* Exercise requirements
Word for word, transcribe the data below from the line with "Pomuch Para el" to the line with "los habitantes para que respalden las mejoras", keeping both of those lines.

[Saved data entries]
****************************************
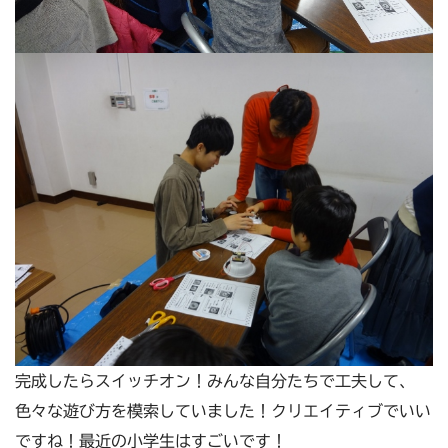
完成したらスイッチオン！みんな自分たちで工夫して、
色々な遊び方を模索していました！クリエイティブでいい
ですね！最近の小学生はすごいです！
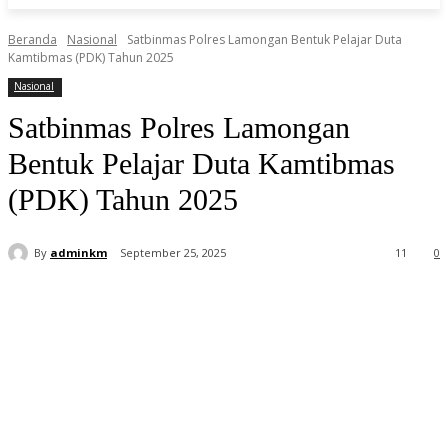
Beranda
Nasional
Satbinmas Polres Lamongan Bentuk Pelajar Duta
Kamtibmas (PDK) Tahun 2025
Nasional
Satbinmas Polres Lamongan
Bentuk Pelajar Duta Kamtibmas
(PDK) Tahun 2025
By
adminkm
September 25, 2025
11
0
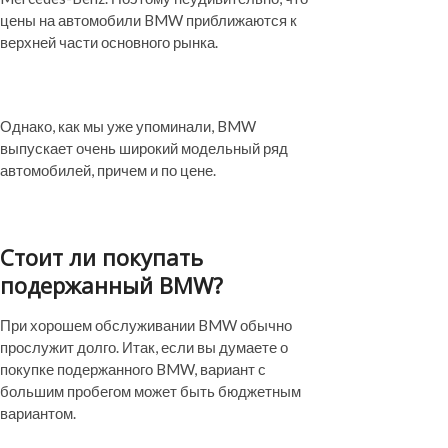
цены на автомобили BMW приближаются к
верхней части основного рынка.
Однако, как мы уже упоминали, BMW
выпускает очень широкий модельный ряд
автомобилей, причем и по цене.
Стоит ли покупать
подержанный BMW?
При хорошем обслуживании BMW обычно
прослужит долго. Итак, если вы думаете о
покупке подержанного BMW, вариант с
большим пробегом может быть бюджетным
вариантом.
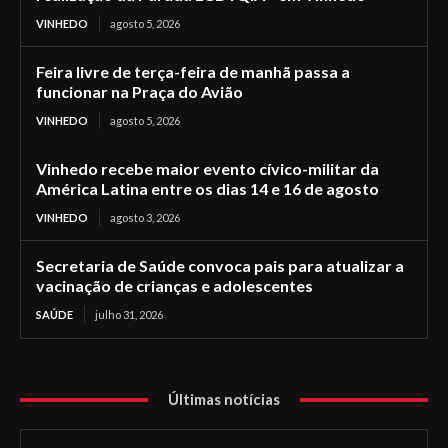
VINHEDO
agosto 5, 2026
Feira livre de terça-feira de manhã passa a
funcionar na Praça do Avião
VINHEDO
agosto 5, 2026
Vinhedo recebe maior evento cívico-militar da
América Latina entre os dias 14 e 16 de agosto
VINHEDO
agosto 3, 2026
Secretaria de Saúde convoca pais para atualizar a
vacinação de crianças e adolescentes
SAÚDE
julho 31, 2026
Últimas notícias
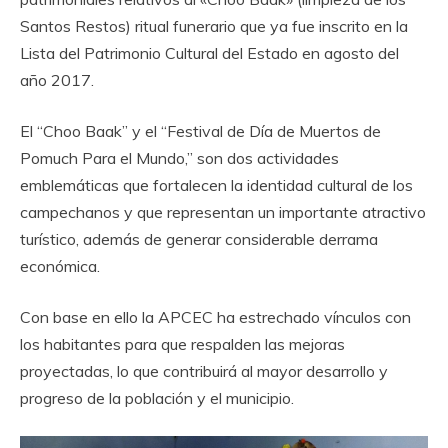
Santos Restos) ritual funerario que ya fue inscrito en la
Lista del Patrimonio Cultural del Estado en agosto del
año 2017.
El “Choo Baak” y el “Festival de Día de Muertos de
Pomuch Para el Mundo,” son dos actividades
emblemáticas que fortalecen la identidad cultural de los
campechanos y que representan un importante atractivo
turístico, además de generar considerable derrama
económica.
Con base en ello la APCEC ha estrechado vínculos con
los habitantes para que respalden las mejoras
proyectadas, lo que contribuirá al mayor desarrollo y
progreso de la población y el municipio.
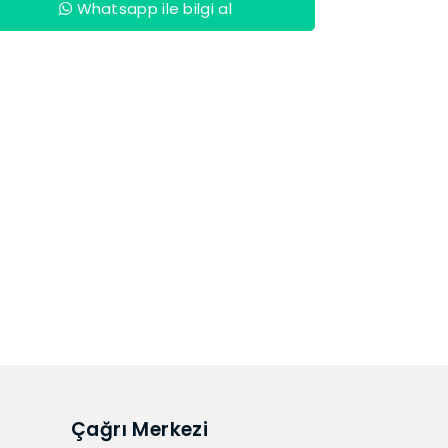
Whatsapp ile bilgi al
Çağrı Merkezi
****************************************
* Response for this exercise
Pomuch Para el Mundo,” son dos actividades
emblemáticas que fortalecen la identidad cultural de los
campechanos y que representan un importante atractivo
turístico, además de generar considerable derrama
económica.
Con base en ello la APCEC ha estrechado vínculos con
los habitantes para que respalden las mejoras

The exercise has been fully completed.